Wayne State University School of Social Work
- Established: 1936
- Parent institution: Wayne State University
- Location: Detroit, Michigan, United States
- Website: socialwork.wayne.edu

= Wayne State University School of Social Work =

Wayne State University School of Social Work is the graduate school for social work of Wayne State University.

==History==
The school's history dates to an undergraduate courses in social work that was begun at Detroit City College in the 1920s. In 1931, the school's social work curriculum was formalized to include case work. In 1936, Wayne University established a School of Public Affairs and Social Work. The school's founding was approved the university's Board of Governors in 1935. The school's early curriculum included courses in assessments, governmental correspondence, municipal sanitation, personnel administration, abnormal psychology, government accounting, and municipal law.

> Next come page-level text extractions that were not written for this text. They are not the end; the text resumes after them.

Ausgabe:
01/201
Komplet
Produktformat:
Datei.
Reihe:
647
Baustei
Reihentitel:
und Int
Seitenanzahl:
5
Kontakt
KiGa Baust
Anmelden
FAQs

In 1950, the public affairs program was moved to a new Department of Public Administration within the College of Liberal Arts, and the current School of Social Work emerged as a stand-alone school focused on social work.

The school was initially housed at the Williams House, where Gov. G. Mennen Williams was born. The Williams House was demolished in 1956.

In 1971, the school's black students and faculty requested a separate program for black students. The faculty approved the request, triggering protests from a white faculty member who argued that the separate program "amounts to the use of public money for segregated facilities."

Wayne State University has maintained accreditation from the Accreditation Commission of Social Work Education since 1975.

In March 1981, the School celebrated the golden jubilee of social work education at Wayne State.

In 1990, the School of Social Work purchased the Thompson Home for Old Ladies, a landmark building located at the corner of Cass and Hancock in Detroit. The Italio-Victorian building, completed in 1884, was renovated by the school and has housed the school for more than 20 years. The Thompson House was slated to be converted into student housing in 2016.

== Rankings and reputation ==
In 2024, the school was ranked 36th out of 319 for social work by the U.S. News & World Report.